_ACTIVITY_: Take the lines below beginning at the line that has "left knee: (483, 1167)" and stopping after the line that has "right shoulder: (979, 882)", and print them exactly as they are, with no other lines.

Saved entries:

++++++++++

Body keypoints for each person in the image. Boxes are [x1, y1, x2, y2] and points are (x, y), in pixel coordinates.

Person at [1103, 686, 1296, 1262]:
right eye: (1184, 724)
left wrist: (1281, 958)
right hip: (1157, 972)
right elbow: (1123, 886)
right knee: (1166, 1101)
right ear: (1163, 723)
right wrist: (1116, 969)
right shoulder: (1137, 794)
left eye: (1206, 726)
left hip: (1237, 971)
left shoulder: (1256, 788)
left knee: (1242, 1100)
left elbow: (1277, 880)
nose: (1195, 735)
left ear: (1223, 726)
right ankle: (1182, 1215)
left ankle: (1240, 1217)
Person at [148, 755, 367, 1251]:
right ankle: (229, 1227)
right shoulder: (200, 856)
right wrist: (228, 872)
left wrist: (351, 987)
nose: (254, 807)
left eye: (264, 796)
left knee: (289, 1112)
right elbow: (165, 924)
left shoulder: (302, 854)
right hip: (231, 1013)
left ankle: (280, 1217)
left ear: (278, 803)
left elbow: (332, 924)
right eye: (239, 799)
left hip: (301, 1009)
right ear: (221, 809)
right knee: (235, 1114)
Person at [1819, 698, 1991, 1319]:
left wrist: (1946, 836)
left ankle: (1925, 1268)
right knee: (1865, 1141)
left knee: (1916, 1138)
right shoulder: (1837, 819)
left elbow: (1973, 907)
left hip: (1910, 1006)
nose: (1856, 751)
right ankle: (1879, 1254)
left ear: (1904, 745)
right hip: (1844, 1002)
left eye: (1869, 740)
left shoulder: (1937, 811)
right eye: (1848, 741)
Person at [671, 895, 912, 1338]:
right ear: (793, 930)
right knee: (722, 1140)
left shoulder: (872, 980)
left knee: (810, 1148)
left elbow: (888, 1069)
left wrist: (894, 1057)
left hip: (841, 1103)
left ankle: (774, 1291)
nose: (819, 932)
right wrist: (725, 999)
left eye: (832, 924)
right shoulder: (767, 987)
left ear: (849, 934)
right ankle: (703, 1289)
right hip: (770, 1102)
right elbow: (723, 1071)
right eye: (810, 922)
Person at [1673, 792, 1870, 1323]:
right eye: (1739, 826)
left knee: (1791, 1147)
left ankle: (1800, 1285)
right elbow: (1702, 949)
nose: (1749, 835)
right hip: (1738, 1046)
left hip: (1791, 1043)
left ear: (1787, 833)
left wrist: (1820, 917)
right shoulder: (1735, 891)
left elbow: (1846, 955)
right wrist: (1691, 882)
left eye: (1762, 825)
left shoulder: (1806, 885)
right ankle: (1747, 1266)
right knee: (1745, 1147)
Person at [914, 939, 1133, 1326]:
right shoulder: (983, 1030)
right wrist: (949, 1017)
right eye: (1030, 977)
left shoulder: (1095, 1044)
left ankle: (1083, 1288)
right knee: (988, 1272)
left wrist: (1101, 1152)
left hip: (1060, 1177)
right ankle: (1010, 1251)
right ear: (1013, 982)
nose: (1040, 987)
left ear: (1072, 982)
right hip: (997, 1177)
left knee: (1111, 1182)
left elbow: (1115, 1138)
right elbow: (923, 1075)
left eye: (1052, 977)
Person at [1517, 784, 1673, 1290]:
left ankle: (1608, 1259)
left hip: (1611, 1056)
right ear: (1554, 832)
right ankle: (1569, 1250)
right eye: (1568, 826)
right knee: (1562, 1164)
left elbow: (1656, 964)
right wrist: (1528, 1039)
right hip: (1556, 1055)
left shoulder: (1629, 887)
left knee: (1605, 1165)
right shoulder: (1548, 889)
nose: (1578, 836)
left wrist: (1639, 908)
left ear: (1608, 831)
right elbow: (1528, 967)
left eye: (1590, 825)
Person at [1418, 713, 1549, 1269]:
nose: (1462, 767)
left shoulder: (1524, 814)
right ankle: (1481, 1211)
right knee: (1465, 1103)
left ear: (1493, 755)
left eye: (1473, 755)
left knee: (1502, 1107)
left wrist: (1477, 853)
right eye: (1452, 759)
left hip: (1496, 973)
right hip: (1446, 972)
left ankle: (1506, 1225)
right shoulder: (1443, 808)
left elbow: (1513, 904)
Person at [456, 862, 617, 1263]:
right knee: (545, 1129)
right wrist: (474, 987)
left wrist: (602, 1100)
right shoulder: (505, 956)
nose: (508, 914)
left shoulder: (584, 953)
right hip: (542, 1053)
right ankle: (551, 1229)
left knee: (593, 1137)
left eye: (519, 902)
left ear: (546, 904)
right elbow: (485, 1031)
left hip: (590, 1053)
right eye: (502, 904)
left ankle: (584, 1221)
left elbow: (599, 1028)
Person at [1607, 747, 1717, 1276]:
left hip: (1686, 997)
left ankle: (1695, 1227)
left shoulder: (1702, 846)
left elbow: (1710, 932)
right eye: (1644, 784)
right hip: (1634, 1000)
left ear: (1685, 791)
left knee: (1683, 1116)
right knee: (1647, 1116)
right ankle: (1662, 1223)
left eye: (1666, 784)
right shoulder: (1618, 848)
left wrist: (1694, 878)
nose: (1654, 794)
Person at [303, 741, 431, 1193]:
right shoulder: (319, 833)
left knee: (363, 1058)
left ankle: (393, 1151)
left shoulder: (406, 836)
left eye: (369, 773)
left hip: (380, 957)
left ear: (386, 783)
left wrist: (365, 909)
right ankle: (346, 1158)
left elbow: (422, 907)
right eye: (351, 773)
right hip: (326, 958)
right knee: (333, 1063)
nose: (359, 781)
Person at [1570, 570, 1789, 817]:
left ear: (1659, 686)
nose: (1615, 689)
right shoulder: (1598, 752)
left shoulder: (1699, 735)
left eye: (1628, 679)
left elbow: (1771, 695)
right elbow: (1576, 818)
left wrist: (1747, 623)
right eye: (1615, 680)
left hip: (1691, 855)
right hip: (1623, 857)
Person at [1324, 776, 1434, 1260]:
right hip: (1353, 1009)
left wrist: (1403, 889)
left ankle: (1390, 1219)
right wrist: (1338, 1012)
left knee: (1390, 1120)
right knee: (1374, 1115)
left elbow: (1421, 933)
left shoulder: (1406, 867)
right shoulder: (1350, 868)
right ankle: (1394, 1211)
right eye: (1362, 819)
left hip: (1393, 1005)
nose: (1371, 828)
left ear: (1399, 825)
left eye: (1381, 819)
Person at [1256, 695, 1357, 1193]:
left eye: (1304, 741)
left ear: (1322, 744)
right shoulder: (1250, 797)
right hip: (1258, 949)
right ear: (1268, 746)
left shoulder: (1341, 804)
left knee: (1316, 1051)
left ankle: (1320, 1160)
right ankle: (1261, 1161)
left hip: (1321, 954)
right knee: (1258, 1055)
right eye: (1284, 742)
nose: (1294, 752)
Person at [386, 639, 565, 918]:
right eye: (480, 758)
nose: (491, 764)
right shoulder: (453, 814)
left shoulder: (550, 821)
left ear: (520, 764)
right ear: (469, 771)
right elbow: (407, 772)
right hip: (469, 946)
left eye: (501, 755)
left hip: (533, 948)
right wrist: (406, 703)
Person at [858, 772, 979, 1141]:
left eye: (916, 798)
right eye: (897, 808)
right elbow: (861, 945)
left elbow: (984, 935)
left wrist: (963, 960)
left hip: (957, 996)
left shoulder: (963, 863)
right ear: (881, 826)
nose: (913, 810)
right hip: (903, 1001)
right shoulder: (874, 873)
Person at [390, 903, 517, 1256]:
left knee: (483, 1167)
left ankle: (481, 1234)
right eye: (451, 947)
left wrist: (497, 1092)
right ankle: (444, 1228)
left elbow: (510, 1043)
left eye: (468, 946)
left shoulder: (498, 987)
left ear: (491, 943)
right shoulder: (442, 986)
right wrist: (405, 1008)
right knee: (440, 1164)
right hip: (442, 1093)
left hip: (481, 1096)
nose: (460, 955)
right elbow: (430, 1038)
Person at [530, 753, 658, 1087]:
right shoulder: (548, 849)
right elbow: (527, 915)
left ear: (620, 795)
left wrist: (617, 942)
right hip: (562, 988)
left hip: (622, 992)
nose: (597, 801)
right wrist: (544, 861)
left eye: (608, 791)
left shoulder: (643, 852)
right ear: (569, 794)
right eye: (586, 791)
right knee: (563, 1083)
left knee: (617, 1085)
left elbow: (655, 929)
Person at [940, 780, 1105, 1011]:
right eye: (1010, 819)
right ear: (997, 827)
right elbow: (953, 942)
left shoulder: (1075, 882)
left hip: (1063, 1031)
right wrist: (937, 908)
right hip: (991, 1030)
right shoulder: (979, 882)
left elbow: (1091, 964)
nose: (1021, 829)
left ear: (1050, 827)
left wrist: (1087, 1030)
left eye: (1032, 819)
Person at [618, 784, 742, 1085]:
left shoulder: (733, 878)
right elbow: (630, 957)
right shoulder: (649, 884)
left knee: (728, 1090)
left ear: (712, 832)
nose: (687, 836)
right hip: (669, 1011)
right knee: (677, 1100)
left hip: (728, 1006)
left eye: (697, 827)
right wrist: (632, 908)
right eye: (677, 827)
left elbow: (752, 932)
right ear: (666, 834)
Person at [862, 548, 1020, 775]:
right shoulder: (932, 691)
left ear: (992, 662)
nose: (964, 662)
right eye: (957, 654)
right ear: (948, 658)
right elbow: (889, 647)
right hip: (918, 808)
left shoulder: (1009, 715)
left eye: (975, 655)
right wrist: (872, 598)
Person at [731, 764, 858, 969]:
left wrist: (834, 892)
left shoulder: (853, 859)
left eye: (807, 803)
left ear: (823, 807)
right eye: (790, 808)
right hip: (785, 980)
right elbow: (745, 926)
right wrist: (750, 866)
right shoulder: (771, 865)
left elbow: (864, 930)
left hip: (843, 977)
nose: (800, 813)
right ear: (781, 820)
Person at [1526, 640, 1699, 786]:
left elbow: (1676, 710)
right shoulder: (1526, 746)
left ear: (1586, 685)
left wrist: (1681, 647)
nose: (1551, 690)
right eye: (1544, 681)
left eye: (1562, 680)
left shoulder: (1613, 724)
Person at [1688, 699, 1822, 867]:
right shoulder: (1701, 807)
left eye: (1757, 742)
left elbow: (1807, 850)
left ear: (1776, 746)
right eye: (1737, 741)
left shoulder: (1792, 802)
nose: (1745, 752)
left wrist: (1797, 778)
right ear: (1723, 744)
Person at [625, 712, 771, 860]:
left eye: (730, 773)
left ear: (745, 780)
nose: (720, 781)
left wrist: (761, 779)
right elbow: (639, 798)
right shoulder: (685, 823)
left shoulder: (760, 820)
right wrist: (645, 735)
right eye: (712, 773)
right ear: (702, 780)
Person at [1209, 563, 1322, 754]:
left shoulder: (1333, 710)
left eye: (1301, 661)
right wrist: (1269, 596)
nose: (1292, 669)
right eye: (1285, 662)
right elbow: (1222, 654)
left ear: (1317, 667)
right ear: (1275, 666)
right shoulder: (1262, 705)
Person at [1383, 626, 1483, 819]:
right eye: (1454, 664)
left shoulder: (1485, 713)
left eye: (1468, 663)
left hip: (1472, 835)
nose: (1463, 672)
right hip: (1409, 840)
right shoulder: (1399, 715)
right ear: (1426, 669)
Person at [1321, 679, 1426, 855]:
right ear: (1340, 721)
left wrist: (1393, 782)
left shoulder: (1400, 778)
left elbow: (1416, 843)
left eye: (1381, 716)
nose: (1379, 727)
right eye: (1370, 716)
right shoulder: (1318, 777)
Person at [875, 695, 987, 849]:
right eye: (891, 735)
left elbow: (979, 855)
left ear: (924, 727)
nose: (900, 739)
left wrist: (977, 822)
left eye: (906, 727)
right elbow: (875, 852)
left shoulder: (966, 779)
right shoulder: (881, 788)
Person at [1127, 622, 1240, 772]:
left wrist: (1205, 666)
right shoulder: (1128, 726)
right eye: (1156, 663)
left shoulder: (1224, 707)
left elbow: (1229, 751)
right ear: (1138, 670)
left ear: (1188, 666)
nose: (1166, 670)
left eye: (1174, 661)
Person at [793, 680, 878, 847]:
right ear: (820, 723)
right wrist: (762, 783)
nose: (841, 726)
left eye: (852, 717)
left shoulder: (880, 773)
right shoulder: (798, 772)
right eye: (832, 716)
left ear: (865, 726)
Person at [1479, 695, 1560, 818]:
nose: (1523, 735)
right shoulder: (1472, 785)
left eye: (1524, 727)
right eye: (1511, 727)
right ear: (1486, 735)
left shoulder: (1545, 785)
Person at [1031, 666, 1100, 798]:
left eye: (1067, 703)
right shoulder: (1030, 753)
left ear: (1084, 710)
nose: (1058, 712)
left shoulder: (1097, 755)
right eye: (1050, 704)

++++++++++

_TASK SOLUTION_:
left knee: (483, 1167)
left ankle: (481, 1234)
right eye: (451, 947)
left wrist: (497, 1092)
right ankle: (444, 1228)
left elbow: (510, 1043)
left eye: (468, 946)
left shoulder: (498, 987)
left ear: (491, 943)
right shoulder: (442, 986)
right wrist: (405, 1008)
right knee: (440, 1164)
right hip: (442, 1093)
left hip: (481, 1096)
nose: (460, 955)
right elbow: (430, 1038)
Person at [530, 753, 658, 1087]:
right shoulder: (548, 849)
right elbow: (527, 915)
left ear: (620, 795)
left wrist: (617, 942)
right hip: (562, 988)
left hip: (622, 992)
nose: (597, 801)
right wrist: (544, 861)
left eye: (608, 791)
left shoulder: (643, 852)
right ear: (569, 794)
right eye: (586, 791)
right knee: (563, 1083)
left knee: (617, 1085)
left elbow: (655, 929)
Person at [940, 780, 1105, 1011]:
right eye: (1010, 819)
right ear: (997, 827)
right elbow: (953, 942)
left shoulder: (1075, 882)
left hip: (1063, 1031)
right wrist: (937, 908)
right hip: (991, 1030)
right shoulder: (979, 882)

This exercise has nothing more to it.